The score is one input. Your clinician also weighs your child's medical history, oral-motor skills, sensory responses and mealtime environment before any plan — or any diagnosis — is considered.
What to do next
1. Book or attend your review so a qualified clinician interprets the score with you. 2. Rule out the medical first — feeding difficulties can have reflux, allergy, swallowing-safety or growth roots that a paediatrician should check. If your child coughs, chokes or struggles to breathe while eating, or isn't gaining weight, treat that as a prompt medical priority. 3. Start the agreed plan — often a blend of feeding therapy, oral-motor and sensory work, and calm, pressure-free mealtime routines at home. 4. Re-measure on schedule so progress is seen against your child's own baseline, not guessed.The Pinnacle way
A clinical AbilityScore® and any diagnosis are formed only at a Pinnacle Blooms Network centre, under qualified clinician care — never from an online number alone. Across 70+ centres, 700+ therapists and 25 million+ therapy sessions, our approach is to read the score with you, then build a plan around your child's strengths. Learn how the score works at what the AbilityScore is and how it's calculated, explore feeding therapy, or start from [our home page](/).Trusted sources
WHO ICD-11 covers feeding and eating difficulties of childhood (6B8Z); the American Academy of Pediatrics and HealthyChildren.org offer guidance on feeding milestones and growth; ASHA describes paediatric feeding and swallowing assessment.Next step — Turn the number into a plan.
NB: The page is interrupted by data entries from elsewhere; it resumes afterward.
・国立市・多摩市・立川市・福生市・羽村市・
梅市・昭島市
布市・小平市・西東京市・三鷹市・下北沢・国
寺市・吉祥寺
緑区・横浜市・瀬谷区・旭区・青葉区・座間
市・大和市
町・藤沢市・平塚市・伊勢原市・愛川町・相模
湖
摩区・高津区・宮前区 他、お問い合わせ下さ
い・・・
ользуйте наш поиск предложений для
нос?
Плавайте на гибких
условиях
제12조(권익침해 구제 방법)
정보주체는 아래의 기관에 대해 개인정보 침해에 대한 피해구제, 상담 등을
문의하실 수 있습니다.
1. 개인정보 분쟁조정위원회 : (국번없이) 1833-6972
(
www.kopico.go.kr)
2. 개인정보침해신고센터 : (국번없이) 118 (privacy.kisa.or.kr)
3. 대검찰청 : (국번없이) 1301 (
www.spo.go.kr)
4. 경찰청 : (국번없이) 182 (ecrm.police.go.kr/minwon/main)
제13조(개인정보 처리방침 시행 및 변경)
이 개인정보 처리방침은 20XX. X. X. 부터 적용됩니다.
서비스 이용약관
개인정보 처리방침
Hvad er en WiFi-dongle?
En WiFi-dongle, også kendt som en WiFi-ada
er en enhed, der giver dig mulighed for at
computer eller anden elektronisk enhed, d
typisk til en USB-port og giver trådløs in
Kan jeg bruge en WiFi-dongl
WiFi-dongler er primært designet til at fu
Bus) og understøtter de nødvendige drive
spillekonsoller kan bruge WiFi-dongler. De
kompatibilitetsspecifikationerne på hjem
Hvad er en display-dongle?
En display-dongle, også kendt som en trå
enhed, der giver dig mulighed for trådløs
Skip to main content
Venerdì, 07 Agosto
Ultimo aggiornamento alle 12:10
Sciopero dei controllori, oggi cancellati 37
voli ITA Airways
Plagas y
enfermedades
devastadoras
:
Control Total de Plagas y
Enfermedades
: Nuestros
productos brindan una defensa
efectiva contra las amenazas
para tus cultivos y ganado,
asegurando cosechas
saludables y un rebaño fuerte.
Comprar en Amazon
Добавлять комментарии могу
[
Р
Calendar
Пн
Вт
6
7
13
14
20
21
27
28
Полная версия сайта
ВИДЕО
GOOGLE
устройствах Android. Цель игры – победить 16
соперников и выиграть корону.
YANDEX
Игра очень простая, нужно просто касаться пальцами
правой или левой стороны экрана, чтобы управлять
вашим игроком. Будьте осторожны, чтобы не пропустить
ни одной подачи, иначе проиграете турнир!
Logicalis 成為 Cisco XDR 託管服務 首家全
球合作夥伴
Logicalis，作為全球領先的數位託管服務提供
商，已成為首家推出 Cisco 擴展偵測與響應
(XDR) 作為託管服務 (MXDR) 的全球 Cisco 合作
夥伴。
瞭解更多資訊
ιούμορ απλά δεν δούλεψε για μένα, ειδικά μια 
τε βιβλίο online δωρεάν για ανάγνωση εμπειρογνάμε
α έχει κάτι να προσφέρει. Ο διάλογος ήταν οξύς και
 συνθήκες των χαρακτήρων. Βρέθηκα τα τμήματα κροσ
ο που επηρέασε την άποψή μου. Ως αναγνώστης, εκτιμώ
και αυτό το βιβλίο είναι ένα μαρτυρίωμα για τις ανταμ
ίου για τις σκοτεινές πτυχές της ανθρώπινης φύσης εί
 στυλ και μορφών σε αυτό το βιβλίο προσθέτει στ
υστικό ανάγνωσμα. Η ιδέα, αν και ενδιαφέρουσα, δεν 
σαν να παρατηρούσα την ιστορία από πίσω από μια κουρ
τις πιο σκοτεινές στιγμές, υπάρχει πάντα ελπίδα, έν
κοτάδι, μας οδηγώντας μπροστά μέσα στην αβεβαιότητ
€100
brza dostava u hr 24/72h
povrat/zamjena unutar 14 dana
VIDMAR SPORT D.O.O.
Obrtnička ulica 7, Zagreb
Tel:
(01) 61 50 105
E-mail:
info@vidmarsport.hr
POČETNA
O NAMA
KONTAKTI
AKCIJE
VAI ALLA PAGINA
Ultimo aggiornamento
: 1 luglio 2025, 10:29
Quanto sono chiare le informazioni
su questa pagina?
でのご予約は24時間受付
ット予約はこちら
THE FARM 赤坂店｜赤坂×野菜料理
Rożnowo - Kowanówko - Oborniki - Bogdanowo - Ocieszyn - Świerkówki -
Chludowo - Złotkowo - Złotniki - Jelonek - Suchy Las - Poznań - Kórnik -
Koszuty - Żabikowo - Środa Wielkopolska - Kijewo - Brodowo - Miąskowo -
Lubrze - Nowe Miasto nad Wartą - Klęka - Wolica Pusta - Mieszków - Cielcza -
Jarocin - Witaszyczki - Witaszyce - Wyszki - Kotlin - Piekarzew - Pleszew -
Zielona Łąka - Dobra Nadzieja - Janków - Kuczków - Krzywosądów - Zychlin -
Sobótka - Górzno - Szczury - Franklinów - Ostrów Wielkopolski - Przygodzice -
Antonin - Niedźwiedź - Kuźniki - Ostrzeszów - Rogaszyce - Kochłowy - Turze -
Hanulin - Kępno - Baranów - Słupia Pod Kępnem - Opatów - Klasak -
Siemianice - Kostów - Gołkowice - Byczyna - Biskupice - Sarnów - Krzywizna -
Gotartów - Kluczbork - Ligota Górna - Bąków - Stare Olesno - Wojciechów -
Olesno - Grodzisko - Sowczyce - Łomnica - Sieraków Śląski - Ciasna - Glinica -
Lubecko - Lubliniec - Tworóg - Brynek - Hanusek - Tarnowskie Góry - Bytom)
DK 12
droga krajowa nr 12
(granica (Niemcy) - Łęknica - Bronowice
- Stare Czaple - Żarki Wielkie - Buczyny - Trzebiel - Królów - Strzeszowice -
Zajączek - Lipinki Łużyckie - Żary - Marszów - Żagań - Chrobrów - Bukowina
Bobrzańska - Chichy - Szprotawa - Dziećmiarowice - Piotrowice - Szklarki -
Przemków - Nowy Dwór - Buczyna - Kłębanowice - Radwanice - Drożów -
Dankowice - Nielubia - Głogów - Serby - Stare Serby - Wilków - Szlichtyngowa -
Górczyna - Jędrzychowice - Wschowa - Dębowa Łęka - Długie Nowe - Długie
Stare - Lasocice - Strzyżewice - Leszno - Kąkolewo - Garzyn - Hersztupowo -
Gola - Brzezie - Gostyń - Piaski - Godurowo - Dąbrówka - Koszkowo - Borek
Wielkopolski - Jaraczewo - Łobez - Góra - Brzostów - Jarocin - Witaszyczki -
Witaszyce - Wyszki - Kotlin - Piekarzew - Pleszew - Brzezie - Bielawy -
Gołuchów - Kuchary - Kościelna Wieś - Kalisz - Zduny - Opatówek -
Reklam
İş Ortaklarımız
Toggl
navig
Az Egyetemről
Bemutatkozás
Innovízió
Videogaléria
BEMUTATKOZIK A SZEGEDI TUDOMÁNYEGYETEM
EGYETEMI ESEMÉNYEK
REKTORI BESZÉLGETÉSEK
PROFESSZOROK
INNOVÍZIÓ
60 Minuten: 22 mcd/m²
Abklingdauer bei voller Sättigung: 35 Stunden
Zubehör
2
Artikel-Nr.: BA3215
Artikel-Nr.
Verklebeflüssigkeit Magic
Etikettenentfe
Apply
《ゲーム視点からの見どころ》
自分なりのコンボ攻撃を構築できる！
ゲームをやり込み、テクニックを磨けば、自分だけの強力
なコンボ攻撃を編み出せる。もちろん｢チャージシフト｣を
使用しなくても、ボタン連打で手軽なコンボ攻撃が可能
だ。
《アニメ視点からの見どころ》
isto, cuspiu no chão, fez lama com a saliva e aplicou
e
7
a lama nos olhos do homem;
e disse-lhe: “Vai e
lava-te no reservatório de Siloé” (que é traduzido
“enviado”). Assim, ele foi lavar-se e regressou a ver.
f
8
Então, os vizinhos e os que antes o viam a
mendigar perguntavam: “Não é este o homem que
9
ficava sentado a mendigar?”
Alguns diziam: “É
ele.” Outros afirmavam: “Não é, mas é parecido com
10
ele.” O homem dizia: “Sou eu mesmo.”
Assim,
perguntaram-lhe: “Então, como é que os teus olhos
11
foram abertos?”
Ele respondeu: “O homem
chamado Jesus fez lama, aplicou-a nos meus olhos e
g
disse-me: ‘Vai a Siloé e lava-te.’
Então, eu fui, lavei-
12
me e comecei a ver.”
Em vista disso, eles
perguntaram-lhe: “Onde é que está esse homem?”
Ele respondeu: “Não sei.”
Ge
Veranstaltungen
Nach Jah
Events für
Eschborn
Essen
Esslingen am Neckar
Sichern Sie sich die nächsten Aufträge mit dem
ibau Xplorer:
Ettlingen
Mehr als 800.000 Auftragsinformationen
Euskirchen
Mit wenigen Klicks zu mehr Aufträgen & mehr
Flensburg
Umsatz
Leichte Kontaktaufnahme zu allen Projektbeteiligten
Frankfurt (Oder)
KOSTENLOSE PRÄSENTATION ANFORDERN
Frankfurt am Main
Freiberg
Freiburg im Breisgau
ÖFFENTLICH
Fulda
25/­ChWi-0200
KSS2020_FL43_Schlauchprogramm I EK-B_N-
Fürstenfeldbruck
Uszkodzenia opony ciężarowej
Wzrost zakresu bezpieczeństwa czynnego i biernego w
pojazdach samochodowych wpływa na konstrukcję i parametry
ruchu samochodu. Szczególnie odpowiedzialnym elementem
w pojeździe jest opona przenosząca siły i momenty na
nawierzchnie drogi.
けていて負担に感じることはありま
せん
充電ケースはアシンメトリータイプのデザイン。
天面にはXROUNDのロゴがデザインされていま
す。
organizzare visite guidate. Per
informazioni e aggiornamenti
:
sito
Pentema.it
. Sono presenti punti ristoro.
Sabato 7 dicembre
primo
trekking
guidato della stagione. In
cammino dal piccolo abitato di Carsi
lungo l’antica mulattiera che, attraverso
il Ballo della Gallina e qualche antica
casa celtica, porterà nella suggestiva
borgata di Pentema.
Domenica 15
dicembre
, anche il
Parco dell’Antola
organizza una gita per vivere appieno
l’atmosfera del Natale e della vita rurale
Book a feeding assessment with a Pinnacle clinician and walk out with clear, gentle next steps.
This is general information, not a diagnosis — a clinical AbilityScore® and any diagnosis are formed only at a Pinnacle Blooms Network centre under qualified clinician care.
What to watch
Seek a prompt medical check if your child coughs, gags or chokes while eating, struggles to breathe at mealtimes, refuses nearly all foods, or isn't gaining weight — these need a paediatrician before therapy planning.
Try this at home
Keep mealtimes calm and pressure-free: offer one new food beside a familiar favourite, let your child touch or smell it with no obligation to eat, and end on a positive note. Tiny, repeated low-stress exposures build acceptance far better than coaxing.
Trusted sources
Developed by SETU Consortium · Pinnacle Blooms Network · Last reviewed 2026-06-10 · reviewed every 365 days
This is general information, not a diagnosis. A clinical AbilityScore® and any diagnosis are formed only at a Pinnacle Blooms Network centre, under qualified clinician care.
Frequently asked
Does a low AbilityScore mean my child has a serious feeding disorder?
No. The score is a snapshot of where your child is today with feeding — a baseline to plan from, not a diagnosis. Only a qualified Pinnacle clinician, weighing medical history and a hands-on assessment, can tell what it means and whether any diagnosis applies.
Should I see a paediatrician before starting feeding therapy?
Yes, especially if there are signs like coughing or choking while eating, breathing difficulty at mealtimes, or poor weight gain. Feeding difficulties can have medical roots — reflux, allergy or swallowing safety — that should be checked first so therapy is built on a safe foundation.
How often should the AbilityScore be re-measured?
Your clinician sets the schedule based on your child's plan. Re-measuring against your child's own earlier baseline is how progress is seen objectively, rather than guessed — even quiet, gradual gains become visible.